# Sunleaves Durapump, air pump/dwc questions!



## Jibber (Oct 13, 2011)

Hey guys, got a couple questions for ya....

Will a 600gal/hr (roughly 38L/min?) air pump be sufficient for a 4x five gallon DWC setup? (thats four, 5gal buckets)

Anybody have experience with the Sunleaves Durapumps?

*How noisy are they?* (this is the question, I'm most concerned about)

Much appreciated!


----------



## terky (Nov 24, 2011)

I have 4 of these pumps. 1 little one and 3 big. the big ones are actually quieter than the little.

I like to have the big ones running 6 to 8 buckets. churns the water nicely.

And I like the round, shot glass size air stones. They seem to work better than the bar type.

In my 50 gal reservoirs I have one of the big pumps with 4 air stones for each 50 gal drum. looks like a white water river. One pump with 4 stones in one drum.

Go big. You cant have too much air but you can have too little.

They are noisy enough you cant sleep in the same room as them.
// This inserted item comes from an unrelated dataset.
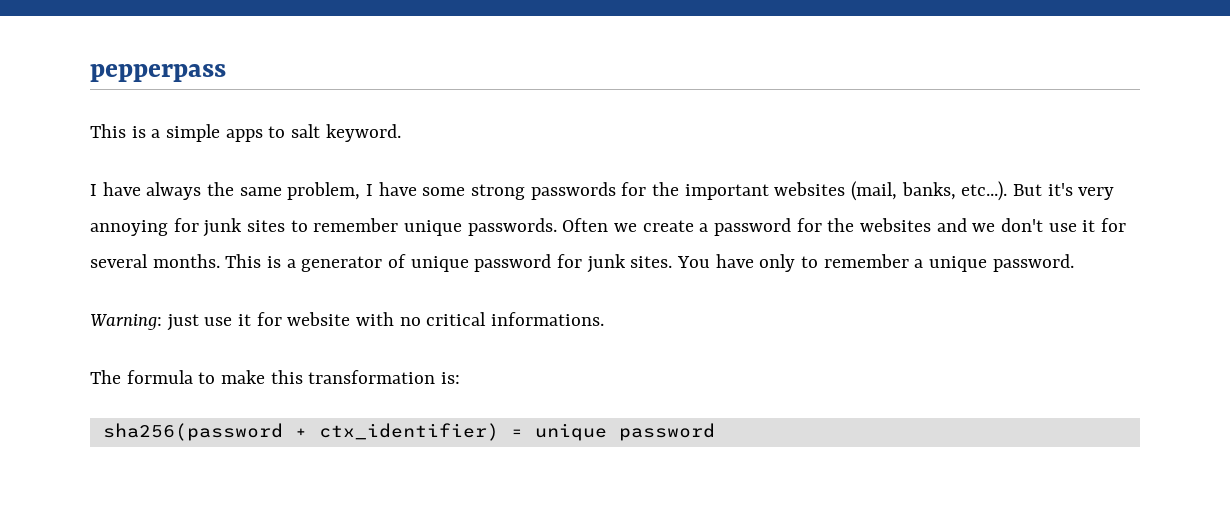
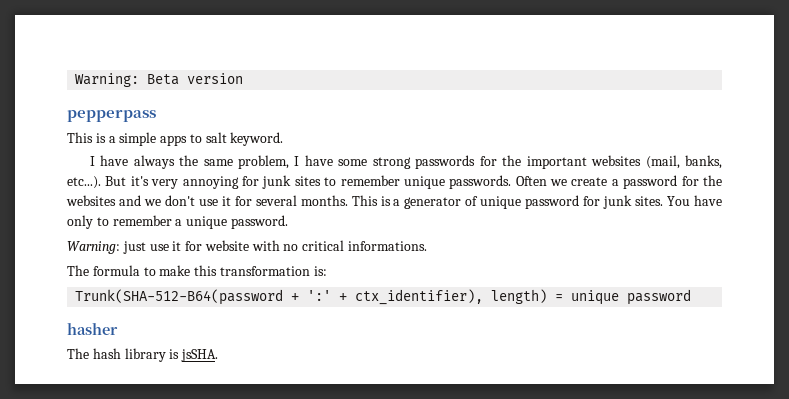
(90, 73) none -> [75,73,244,87] Warning: Beta version //
[102,423,715,441] sha256(password + ctx_identifier) = unique password -> [75,289,692,305] [67,323,118,335] [67,348,219,362] Trunk(SHA-512-B64(password + ':' + ctx_identifier), length) = unique password // hasher // The hash library is jsSHA.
They can be in the next room and it doesnt bother me.


----------



## The Hemp Goddess (Nov 24, 2011)

I use a 45/l per minute (different brand) air pump in my vegging space and a 110/l per minute in my flowering space.  These large air pumps can be somewhat noisy.


----------



## Old_SSSC_Guy (Nov 24, 2011)

sorry to say that if its from Sunleaves - i would not touch it with a 20 foot pole.  i'd use almost any other brand on the planet except for them.  

lets just say that they are not a company who anyone in 'the community' should do business with.  they are owned by worms way and that company has shown a very close relationship with the DEA.  only grow company i've ever heard of who hires ex DEA people (hint).  more to the story than can be said here.

please consider finding another brand of pump - anybody but Sunleaves!


----------